- Directed by: Anthony Green
- Written by: Anthony Green
- Produced by: Anthony Green Philip Svoboda
- Starring: Martha Burns
- Cinematography: Mitchell Ness
- Edited by: Geoff Ashenhurst
- Music by: Andy Gillis
- Release date: September 2006 (TIFF);
- Running time: 16 minutes
- Country: Canada
- Language: English

= Screening (2006 film) =

2006 Canadian short film

Screening is a Canadian short drama film, directed by Anthony Green and released in 2006. The film stars Martha Burns as Helen Thompson, a woman coping with her grief and psychological trauma following the 2005 London bombings as she arrives at the Toronto Pearson International Airport to board a flight to London for a vigil.

The film also includes cameo appearances by Barbara Budd, Michael Enright and Julian Richings as journalists covering the bombings.

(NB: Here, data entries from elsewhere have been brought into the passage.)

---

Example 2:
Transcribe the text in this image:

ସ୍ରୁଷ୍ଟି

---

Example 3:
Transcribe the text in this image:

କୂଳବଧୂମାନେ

The film premiered at the 2006 Toronto International Film Festival.

The film won several awards at the 2007 Yorkton Film Festival, including Best Drama, Best Director, Best Actress (Burns), Best Cinematography (Mitchell Ness), Best Editing (Geoff Ashenhurst) and Best Sound (Jill Purdy, Stephen Barden and Paula Fairfield). It subsequently received a Genie Award nomination for Best Live Action Short Drama at the 28th Genie Awards in 2008.